How good for you are your current environments? Do they serve bring out the best in you or lead you to play below your best?

 

Making it look easy

Watch any master at work and they make it look easy. Lang Lang playing piano, Eliud Kipchoge racing a marathon, Sir Ian McKellen acting in the West End. You know that they have worked for years honing their craft to a level most people can’t even imagine.

Even folks who are just pretty good; like the local road running matador and those guys who make cool youtube videos that you wish you could replicate were once ordinary until they started to learn and improve.

What marks out all these people from the ordinary Joe is that they are prepared to stretch themselves.
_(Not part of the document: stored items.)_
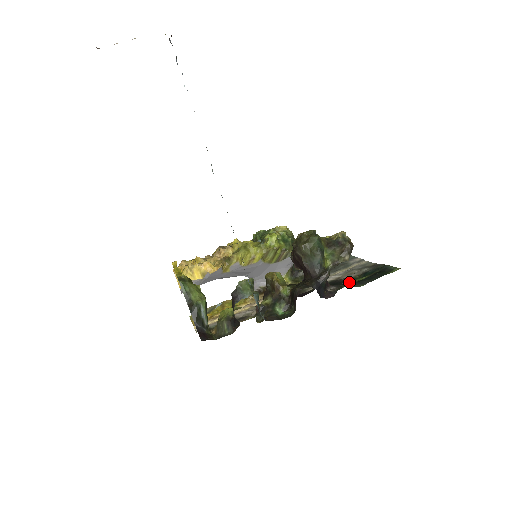
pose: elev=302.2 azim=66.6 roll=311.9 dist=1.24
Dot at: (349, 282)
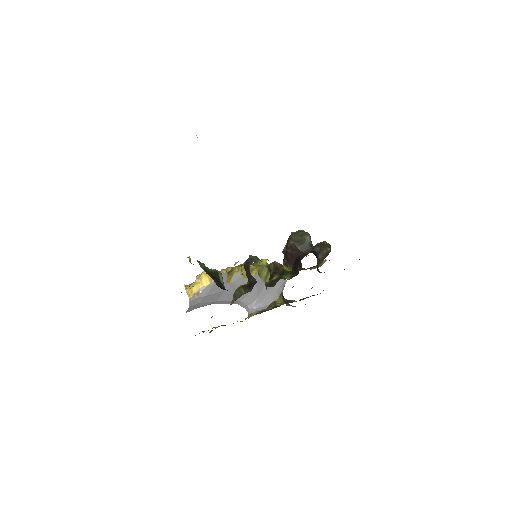
Dot at: occluded
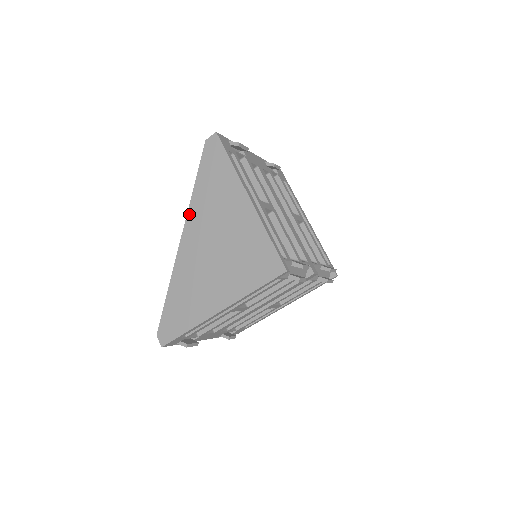
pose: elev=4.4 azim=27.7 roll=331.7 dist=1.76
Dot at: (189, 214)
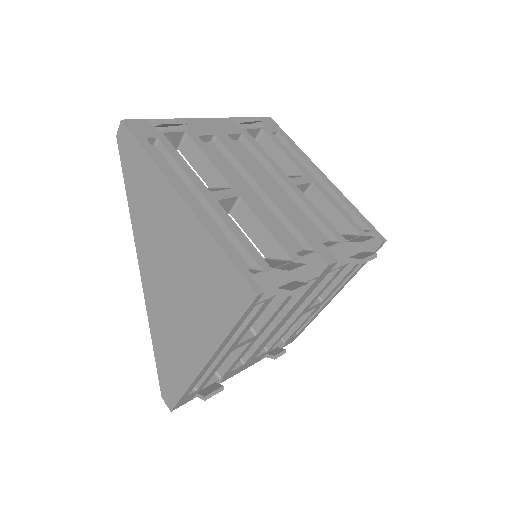
Dot at: (136, 241)
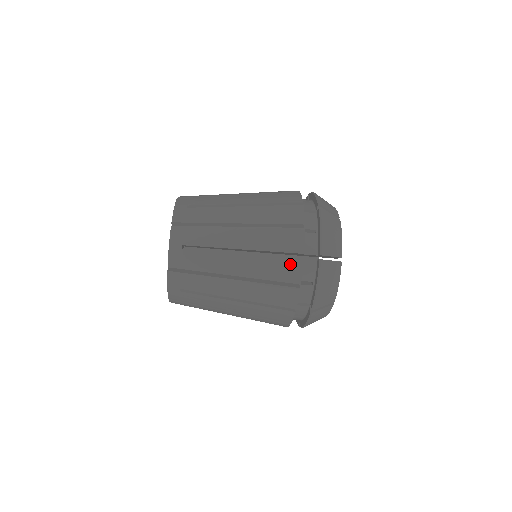
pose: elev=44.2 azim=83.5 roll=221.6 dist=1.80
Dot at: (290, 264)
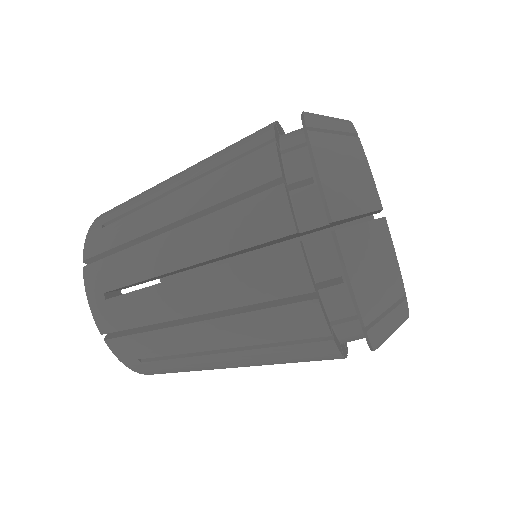
Dot at: (279, 262)
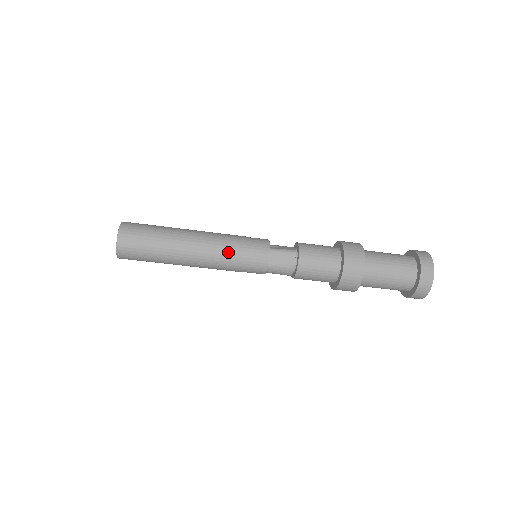
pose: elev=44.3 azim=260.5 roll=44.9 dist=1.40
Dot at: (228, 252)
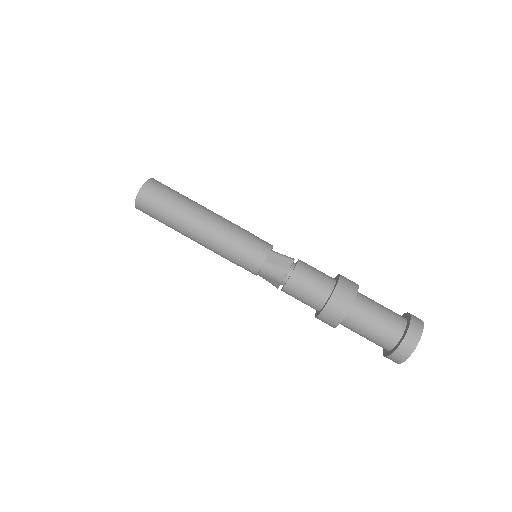
Dot at: (233, 235)
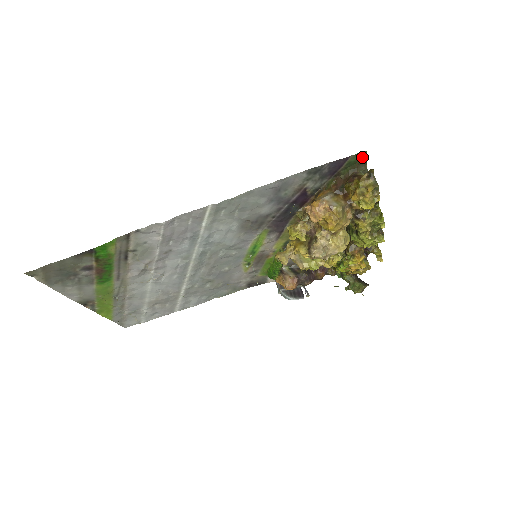
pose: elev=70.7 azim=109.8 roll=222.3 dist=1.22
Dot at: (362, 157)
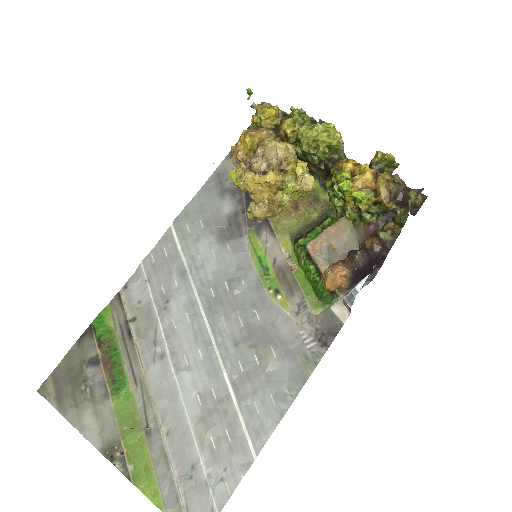
Dot at: occluded
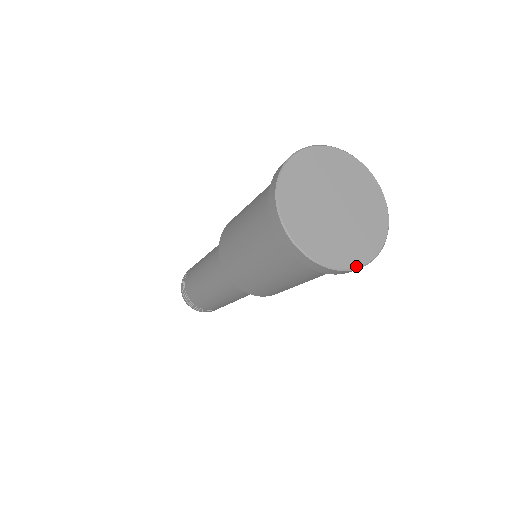
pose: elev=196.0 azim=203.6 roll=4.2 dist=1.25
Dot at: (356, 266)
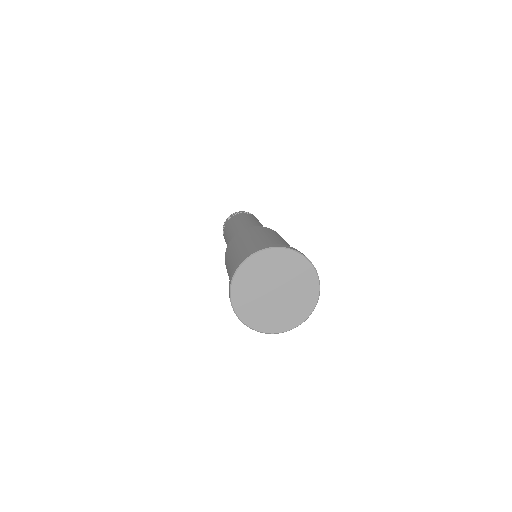
Dot at: (271, 332)
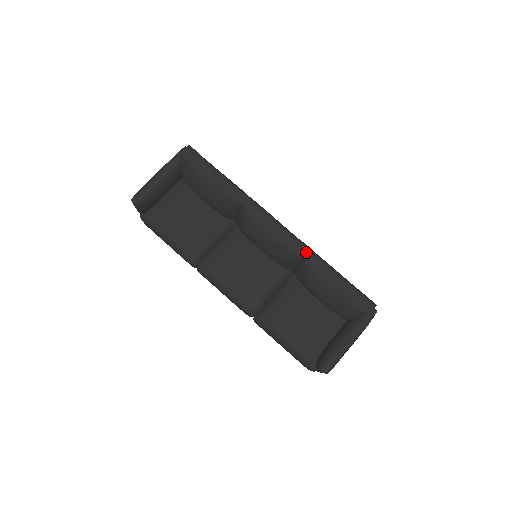
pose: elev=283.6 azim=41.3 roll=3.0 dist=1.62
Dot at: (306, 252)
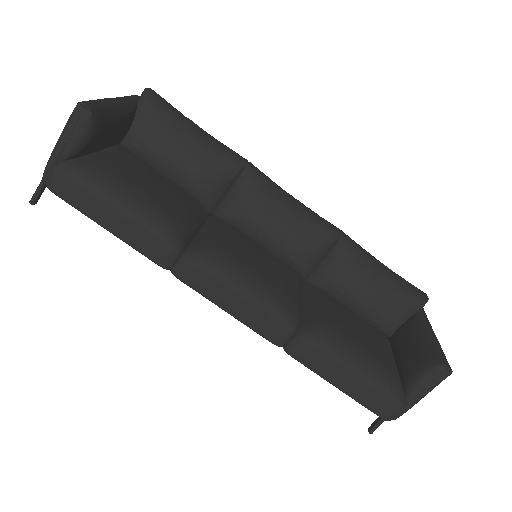
Dot at: (338, 229)
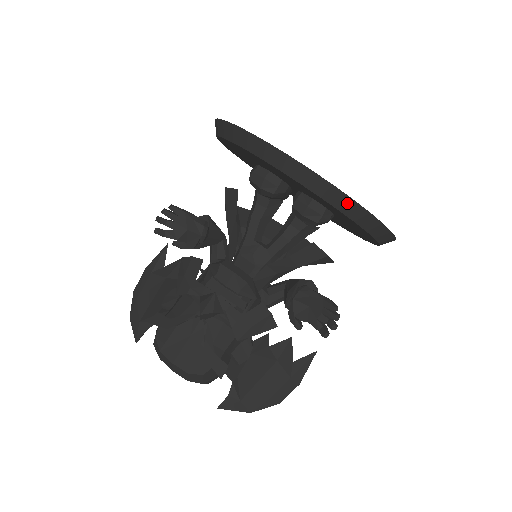
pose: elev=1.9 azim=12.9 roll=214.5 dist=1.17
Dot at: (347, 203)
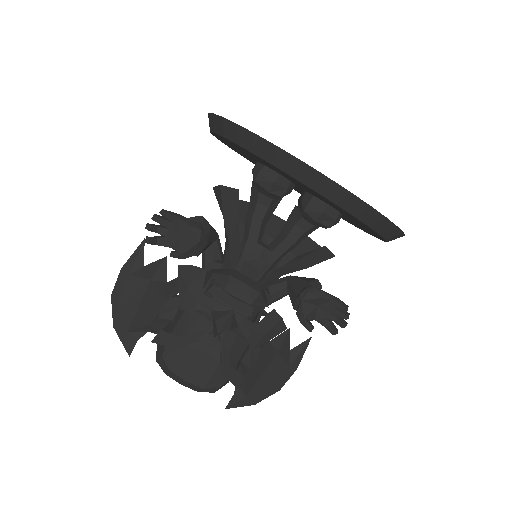
Dot at: (379, 220)
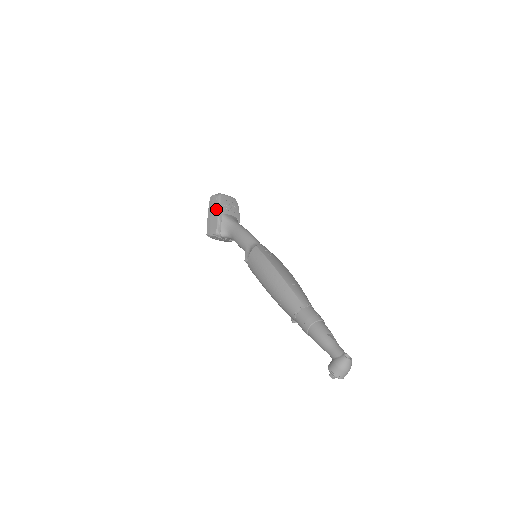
They seek out new knowledge from teachers, people who inspire them and have been there before. They work on their craft relentlessly, trying out new things, getting feedback on what works and what doesn’t. Over time their reward is increasing mastery.

Not of all of us can become a Lang Lang, Eliud or Sir Ian. But many of us aren’t even pushing to explore the limits of our potential. What could happen if we sought out a teacher and worked on improving our craft?